**WHAT IS REQUIRED**
Report the number of lines in these entries that contain "camera". Write only the number.

**RECORDED INFORMATION**
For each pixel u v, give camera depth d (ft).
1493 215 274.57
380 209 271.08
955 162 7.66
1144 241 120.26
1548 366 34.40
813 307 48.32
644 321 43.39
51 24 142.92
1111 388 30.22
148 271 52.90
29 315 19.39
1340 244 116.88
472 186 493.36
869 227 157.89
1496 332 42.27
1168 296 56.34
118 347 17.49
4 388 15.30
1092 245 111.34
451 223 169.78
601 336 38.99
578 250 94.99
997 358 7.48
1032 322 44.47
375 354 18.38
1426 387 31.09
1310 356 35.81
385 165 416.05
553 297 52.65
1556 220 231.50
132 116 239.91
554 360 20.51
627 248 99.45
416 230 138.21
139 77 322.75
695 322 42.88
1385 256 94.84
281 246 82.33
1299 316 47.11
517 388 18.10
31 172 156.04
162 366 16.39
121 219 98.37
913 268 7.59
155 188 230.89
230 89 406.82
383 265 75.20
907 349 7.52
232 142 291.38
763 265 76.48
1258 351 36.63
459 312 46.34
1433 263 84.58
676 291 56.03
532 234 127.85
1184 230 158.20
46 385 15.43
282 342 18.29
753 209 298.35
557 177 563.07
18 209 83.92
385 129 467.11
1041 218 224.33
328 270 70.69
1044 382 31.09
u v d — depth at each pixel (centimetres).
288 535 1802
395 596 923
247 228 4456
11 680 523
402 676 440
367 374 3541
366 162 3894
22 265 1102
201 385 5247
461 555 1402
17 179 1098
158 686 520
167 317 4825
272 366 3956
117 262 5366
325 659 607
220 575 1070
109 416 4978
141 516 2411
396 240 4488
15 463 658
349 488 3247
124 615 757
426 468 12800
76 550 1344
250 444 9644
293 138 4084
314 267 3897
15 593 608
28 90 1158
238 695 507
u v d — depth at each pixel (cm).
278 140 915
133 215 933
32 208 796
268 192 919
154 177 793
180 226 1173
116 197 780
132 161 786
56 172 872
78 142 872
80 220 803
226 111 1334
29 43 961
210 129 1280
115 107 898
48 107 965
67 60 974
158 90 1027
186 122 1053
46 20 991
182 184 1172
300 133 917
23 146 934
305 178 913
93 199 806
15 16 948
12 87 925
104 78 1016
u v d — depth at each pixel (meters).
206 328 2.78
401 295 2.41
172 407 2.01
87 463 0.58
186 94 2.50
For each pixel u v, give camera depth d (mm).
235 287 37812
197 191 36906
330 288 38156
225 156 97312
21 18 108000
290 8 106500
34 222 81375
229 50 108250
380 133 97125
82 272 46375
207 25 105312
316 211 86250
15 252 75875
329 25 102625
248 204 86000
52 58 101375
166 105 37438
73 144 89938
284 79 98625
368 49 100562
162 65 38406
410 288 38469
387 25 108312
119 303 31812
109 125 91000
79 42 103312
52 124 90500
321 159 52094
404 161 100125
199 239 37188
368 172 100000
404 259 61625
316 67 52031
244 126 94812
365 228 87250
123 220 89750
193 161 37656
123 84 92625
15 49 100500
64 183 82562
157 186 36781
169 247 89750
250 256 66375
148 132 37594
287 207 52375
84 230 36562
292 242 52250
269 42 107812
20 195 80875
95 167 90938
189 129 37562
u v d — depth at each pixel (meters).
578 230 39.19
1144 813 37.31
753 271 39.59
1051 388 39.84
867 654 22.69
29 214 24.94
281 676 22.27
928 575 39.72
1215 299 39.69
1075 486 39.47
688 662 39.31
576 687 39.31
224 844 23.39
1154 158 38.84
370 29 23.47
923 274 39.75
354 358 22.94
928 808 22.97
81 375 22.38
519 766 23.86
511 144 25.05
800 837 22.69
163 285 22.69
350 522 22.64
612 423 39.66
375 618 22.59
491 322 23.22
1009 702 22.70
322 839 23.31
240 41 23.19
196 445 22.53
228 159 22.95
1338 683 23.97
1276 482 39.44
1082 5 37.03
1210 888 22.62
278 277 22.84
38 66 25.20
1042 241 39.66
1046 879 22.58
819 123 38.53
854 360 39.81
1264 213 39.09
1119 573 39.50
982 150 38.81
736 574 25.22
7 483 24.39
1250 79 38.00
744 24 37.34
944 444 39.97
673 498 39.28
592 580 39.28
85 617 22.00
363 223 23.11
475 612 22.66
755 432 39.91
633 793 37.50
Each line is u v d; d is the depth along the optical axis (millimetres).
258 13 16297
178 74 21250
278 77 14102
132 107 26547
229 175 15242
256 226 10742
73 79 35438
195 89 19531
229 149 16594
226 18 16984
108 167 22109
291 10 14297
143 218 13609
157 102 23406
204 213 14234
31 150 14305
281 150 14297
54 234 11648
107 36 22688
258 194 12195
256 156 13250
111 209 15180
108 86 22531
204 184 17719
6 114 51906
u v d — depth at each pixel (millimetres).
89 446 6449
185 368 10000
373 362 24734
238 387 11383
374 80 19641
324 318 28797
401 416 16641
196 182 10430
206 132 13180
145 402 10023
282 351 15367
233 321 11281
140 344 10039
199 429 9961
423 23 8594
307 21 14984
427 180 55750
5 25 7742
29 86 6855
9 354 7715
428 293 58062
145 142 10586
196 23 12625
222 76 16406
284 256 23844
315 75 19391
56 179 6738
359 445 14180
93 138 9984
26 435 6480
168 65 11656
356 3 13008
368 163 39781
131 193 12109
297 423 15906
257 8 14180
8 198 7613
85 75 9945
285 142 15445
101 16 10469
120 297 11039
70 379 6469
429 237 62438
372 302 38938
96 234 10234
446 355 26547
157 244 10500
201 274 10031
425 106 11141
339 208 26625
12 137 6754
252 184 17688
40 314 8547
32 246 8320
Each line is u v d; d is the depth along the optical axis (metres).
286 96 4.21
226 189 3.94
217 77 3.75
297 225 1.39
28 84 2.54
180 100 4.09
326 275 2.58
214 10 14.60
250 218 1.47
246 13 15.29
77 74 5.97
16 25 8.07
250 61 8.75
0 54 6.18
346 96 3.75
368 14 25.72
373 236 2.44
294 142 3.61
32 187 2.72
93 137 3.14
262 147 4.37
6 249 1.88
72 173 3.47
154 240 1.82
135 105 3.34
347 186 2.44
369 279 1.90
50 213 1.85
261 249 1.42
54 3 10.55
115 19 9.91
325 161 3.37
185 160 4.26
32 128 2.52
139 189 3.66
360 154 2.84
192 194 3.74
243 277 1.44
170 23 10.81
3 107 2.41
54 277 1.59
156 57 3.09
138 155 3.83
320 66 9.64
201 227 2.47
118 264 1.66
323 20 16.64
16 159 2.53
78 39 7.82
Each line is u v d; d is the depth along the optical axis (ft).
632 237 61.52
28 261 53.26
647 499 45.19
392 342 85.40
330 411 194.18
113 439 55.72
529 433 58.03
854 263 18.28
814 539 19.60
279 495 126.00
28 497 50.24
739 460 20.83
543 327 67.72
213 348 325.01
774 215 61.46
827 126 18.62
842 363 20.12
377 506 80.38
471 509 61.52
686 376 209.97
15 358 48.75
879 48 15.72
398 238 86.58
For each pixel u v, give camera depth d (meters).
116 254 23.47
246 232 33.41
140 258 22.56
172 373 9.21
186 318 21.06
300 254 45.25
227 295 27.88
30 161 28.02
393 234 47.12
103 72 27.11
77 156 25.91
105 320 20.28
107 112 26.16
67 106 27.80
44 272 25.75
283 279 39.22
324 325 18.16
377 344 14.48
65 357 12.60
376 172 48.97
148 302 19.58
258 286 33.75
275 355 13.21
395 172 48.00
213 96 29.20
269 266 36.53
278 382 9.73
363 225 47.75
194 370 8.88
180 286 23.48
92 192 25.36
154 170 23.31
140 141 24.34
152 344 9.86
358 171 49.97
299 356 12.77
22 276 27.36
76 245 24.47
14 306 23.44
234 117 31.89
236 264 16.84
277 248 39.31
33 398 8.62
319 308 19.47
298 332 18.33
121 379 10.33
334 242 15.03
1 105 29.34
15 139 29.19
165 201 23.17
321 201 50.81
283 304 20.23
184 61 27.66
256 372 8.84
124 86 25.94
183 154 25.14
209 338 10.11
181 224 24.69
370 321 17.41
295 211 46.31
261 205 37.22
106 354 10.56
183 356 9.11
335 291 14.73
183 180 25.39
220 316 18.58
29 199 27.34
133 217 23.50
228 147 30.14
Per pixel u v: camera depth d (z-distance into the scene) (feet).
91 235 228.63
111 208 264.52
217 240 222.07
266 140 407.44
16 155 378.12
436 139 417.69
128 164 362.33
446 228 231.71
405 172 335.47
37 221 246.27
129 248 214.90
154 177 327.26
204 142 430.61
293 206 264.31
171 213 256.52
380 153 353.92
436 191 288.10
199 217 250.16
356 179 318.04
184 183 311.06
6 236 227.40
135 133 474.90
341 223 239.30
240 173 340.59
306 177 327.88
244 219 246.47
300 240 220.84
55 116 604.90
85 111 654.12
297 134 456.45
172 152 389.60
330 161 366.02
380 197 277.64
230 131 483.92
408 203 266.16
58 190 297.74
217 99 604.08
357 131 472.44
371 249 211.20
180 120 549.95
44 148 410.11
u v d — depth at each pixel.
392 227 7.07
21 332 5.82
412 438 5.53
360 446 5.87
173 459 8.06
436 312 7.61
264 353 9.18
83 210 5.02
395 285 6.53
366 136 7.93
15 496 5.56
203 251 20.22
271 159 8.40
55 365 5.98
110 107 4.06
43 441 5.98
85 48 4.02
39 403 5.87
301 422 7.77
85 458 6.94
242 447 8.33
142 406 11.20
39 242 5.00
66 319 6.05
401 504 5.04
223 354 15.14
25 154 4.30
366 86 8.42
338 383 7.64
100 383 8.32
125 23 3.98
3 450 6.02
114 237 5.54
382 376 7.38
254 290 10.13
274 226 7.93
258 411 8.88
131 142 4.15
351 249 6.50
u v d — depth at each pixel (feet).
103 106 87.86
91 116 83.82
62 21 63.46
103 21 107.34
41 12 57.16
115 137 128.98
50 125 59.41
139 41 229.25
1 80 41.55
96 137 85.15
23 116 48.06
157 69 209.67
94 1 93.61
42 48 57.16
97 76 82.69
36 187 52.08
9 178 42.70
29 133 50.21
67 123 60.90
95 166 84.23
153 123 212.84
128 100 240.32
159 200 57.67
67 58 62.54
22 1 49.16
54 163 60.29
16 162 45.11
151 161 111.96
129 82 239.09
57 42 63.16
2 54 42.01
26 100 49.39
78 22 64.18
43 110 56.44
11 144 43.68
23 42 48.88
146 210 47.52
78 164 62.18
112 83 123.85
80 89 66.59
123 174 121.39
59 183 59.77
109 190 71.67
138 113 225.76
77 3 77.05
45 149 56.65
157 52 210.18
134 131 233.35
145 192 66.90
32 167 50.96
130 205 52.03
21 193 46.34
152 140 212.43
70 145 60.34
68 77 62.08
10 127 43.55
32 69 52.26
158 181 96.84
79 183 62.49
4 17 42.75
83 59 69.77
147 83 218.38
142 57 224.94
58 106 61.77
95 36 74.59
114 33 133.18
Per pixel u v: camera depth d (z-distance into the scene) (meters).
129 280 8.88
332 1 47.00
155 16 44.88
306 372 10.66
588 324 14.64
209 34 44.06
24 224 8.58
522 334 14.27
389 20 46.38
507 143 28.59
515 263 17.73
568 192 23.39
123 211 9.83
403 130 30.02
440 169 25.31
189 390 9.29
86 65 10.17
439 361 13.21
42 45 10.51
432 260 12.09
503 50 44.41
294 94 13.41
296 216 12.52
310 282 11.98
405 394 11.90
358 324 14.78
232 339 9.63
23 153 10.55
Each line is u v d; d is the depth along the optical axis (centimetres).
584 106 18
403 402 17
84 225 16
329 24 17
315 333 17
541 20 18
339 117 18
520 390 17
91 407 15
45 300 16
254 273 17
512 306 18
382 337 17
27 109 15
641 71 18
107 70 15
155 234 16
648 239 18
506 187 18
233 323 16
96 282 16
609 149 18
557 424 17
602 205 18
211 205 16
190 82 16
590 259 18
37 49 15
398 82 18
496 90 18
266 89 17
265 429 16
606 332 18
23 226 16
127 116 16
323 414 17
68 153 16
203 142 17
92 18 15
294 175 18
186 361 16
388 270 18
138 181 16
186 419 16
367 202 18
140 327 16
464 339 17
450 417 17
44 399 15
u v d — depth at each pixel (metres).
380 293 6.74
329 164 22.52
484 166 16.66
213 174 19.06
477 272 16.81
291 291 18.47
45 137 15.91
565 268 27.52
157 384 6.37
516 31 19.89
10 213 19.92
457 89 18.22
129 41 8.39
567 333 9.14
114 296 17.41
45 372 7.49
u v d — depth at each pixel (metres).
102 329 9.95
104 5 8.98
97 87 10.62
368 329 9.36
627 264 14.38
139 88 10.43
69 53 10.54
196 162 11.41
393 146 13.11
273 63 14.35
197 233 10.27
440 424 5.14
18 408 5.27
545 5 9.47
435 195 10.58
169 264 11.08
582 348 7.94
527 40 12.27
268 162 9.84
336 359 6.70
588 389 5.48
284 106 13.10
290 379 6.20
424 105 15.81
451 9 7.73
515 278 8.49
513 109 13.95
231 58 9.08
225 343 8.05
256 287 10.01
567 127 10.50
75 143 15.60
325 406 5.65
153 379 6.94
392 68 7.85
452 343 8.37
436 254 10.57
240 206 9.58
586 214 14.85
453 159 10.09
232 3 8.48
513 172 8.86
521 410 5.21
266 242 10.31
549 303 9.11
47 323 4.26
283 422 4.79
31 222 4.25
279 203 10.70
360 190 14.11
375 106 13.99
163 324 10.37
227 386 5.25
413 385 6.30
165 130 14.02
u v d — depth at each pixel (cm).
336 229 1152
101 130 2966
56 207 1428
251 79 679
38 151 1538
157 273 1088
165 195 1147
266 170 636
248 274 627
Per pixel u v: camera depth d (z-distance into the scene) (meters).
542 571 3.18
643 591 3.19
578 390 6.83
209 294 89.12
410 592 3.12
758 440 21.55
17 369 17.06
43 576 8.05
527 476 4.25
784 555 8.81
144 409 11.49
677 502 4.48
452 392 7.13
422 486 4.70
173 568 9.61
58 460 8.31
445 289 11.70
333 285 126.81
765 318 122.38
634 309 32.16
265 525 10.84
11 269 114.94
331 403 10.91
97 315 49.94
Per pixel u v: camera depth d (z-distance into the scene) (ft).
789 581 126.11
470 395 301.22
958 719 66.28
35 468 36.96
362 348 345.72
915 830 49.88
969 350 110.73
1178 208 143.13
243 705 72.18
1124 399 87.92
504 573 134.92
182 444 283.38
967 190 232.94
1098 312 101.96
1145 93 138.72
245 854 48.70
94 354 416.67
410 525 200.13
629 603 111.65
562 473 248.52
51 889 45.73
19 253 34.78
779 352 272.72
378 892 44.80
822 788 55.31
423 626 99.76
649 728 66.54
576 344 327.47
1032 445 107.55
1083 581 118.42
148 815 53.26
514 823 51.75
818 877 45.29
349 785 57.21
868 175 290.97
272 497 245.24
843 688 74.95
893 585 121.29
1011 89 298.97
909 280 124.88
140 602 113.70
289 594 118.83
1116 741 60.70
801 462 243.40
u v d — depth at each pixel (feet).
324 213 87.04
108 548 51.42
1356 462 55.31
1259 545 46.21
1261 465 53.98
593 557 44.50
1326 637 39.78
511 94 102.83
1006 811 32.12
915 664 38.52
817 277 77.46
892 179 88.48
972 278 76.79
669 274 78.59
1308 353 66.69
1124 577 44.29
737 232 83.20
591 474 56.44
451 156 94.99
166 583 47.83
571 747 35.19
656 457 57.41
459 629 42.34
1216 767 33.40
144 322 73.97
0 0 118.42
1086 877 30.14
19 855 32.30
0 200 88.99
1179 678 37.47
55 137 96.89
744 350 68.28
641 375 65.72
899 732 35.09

**EXERCISE ANSWER**
7